» **Supplied records**
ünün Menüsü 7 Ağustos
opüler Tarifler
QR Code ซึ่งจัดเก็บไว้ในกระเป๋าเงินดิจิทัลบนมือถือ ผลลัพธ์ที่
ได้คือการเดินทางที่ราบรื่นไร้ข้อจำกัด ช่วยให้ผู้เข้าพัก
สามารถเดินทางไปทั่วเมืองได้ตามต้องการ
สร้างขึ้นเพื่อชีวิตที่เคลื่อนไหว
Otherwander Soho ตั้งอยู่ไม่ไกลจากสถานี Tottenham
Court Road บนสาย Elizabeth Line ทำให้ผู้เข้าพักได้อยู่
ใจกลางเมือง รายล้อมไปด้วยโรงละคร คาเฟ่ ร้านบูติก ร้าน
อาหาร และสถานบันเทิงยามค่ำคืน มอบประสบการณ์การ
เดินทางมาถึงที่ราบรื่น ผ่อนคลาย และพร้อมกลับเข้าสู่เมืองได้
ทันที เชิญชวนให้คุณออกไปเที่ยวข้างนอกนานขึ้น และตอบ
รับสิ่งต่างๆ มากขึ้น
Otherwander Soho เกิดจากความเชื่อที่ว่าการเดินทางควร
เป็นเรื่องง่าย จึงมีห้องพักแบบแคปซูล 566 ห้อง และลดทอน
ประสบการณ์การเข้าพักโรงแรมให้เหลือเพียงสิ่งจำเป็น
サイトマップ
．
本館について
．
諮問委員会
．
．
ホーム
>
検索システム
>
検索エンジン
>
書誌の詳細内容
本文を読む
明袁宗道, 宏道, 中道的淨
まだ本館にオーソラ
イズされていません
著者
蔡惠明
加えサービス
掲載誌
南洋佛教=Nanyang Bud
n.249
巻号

» **Exercise**
Look through the records above for the word "ราบร". Report how many lines contain it, as a bare number.

» **Task output**
2